While Candace is proud that she has finished second in a race only once, she is somewhat annoyed that she failed to earn an A once. Again, just once. That happened this past semester, when she received a B in AP chemistry. "It's a course that you usually take as a junior," she says, "but I wanted to see how I could compete with them and, well, I got a B."

Candace, now enrolled at Rockdale High School's Magnet School for Technology and Science, has a weighted GPA of 4.50. Last semester she also took AP courses in Spanish and world history. "My parents [her father, Gary, is a mechanic], especially my mom, always stressed academics on my sister [Rachel, one grade below] and I."

Lori, who is a behavioral therapist at a hospital, credits parental oversight and sibling rivalry for her daughters' outstanding grades. "A lot of times when you tell your children that they can do something, they start to believe that they can," she says. "And then when one of my daughters brought home a paper from school with a smiley face on it, the other wanted to do the same."

According to Candace, her younger sister not only is a straight-A student but "she's the second-fastest girl on our track team."

In the past four weekends since Memorial Day, Candace has competed at meets in Eugene, Oregon; Albuquerque, New Mexico; New York City; and Seattle.
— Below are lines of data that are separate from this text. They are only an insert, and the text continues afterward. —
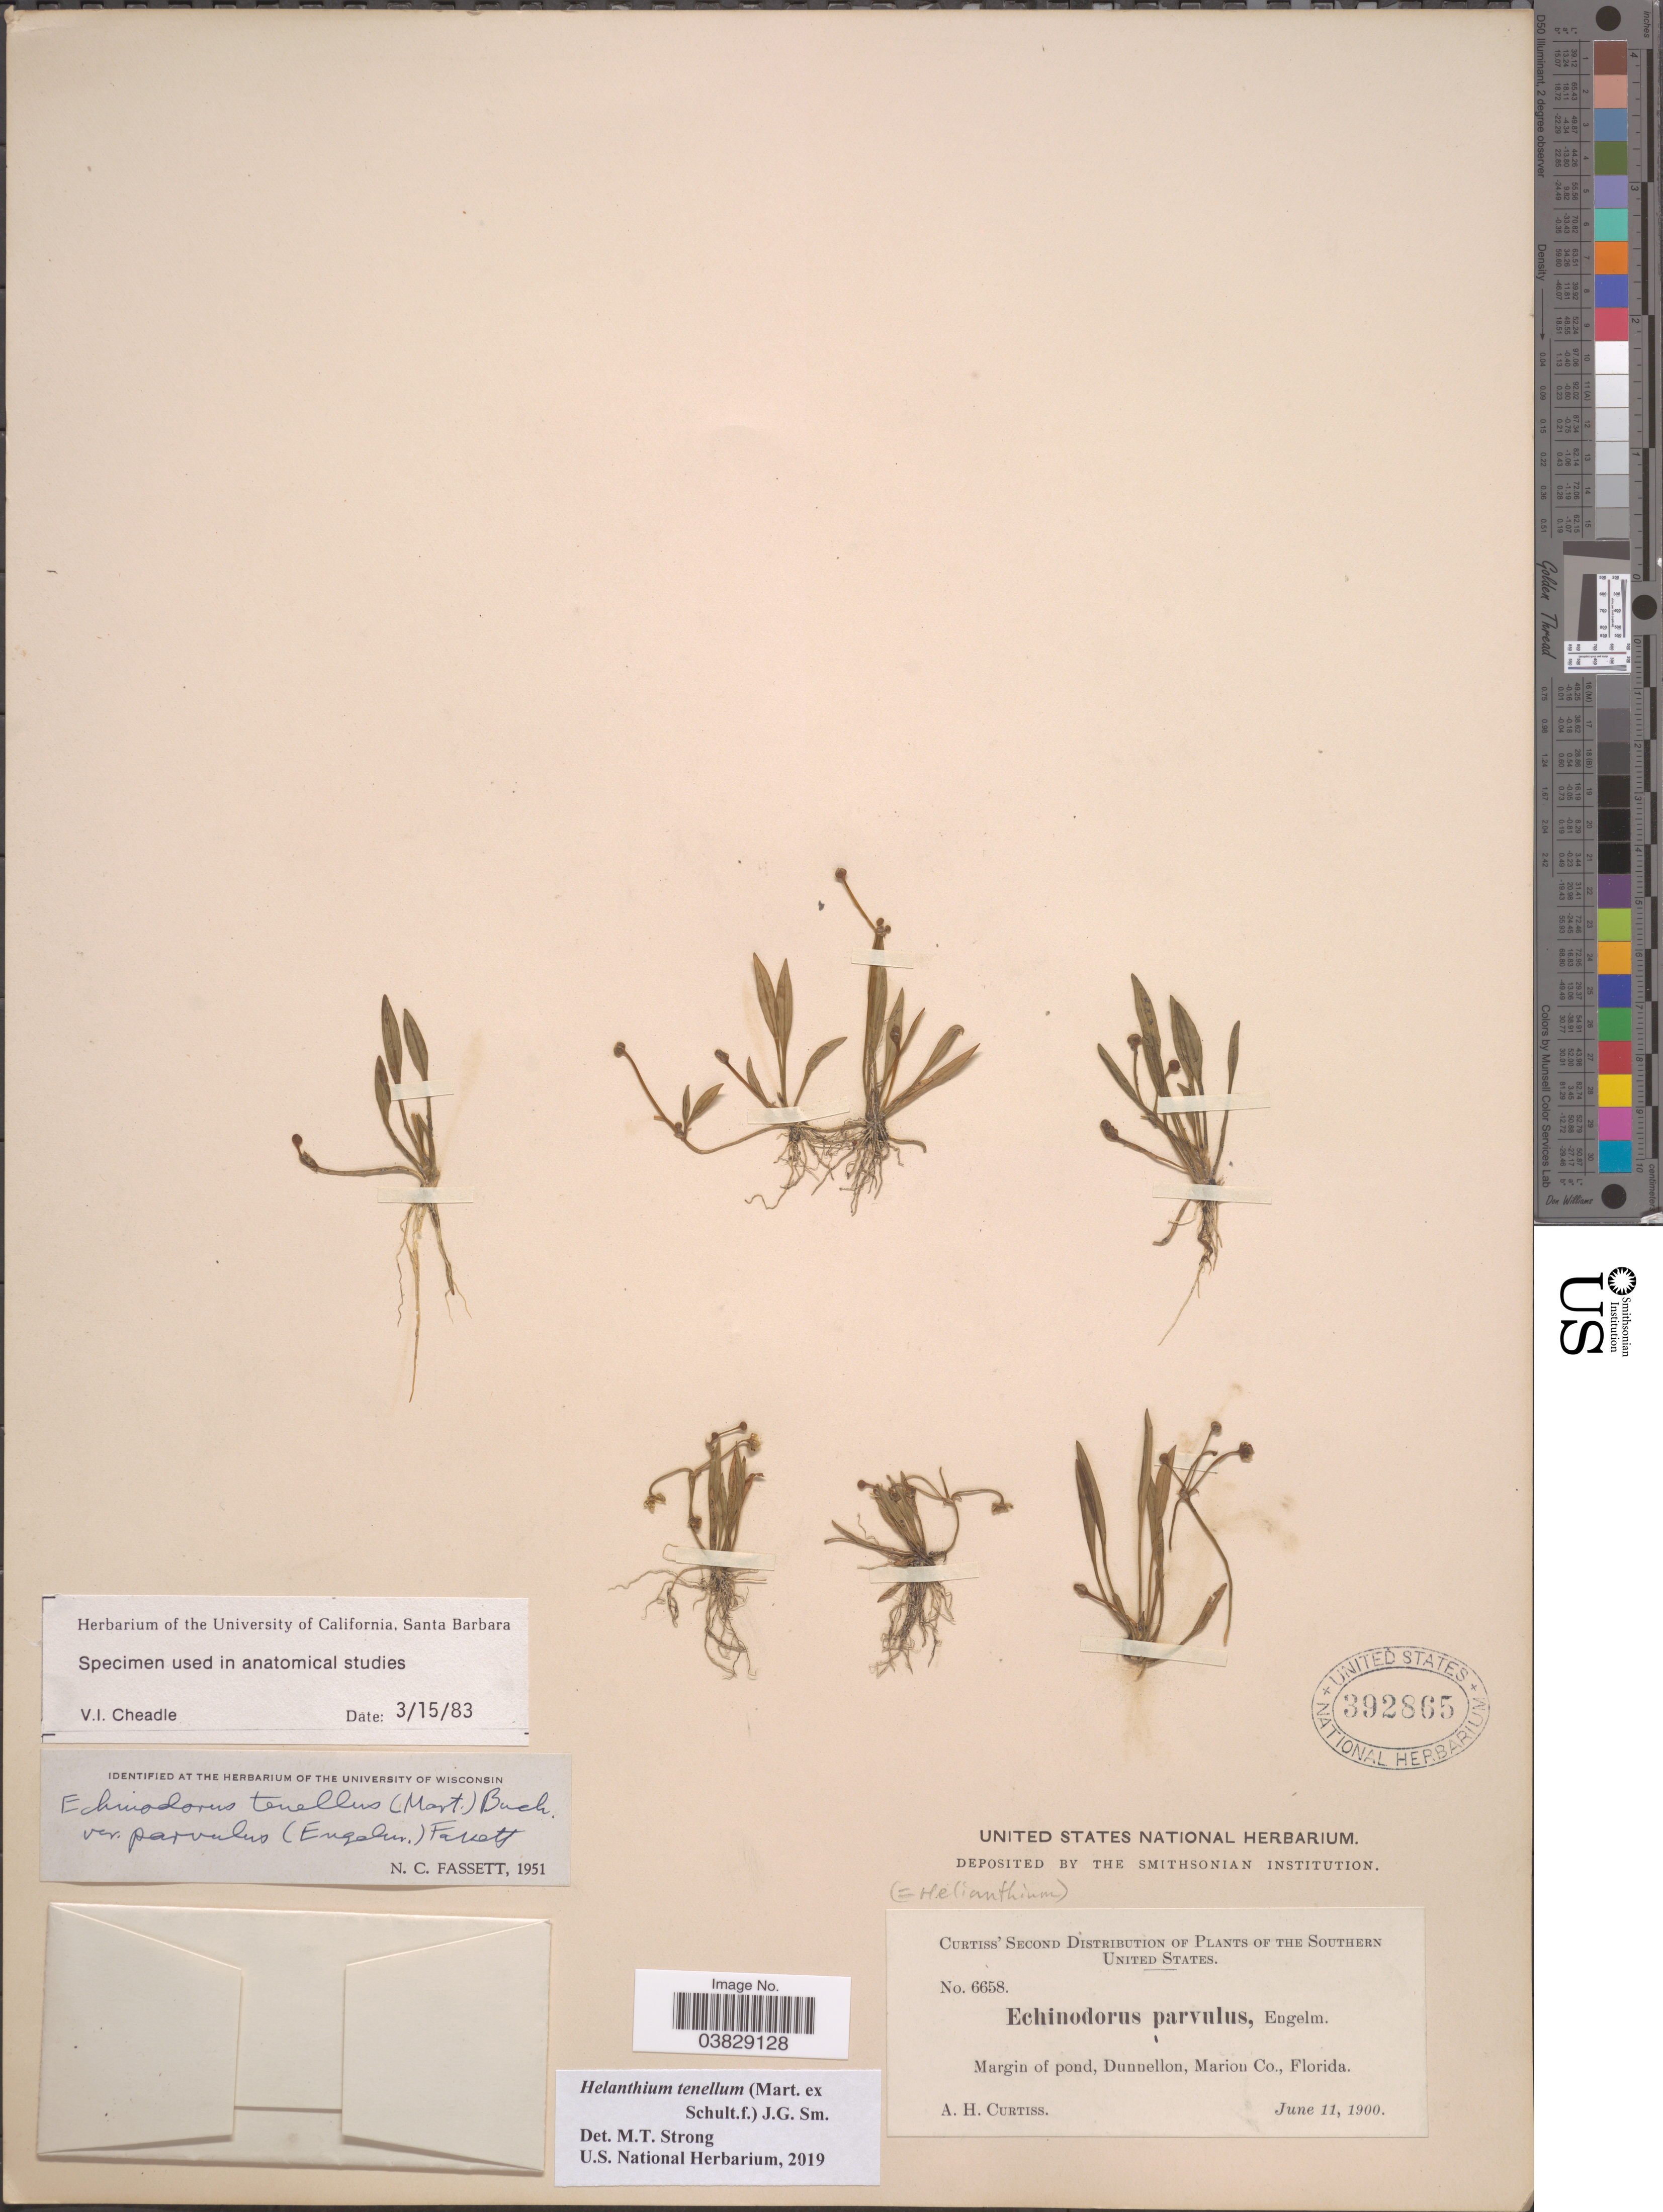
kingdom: Plantae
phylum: Tracheophyta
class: Liliopsida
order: Alismatales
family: Alismataceae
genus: Helanthium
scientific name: Helanthium tenellum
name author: (Mart. ex Schult. f.) J.G. Sm.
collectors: A. H. Curtiss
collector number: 6658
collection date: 1900-06-11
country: United States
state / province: Florida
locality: Margin of pond, Dunnellon, Marion Co.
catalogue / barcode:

She has won every race entered against elite national junior competition, and in New York she even met and posed for a photo with the world's fastest human, Usain Bolt. On June 30 in Lisle, Illinois, she will compete in the USA Track & Field Youth Outdoor Championships. A first-place finish there would give Hill wins in all four time zones this month but, more important, qualify her for the IAAF World Youth Championships in Cali, Colombia, in mid-July.

"I'm having fun," says Candace. "Overall, it's been a pretty fantastic summer."

It has. And should she continue to improve at this pace, she could return to South America next summer...as an Olympian.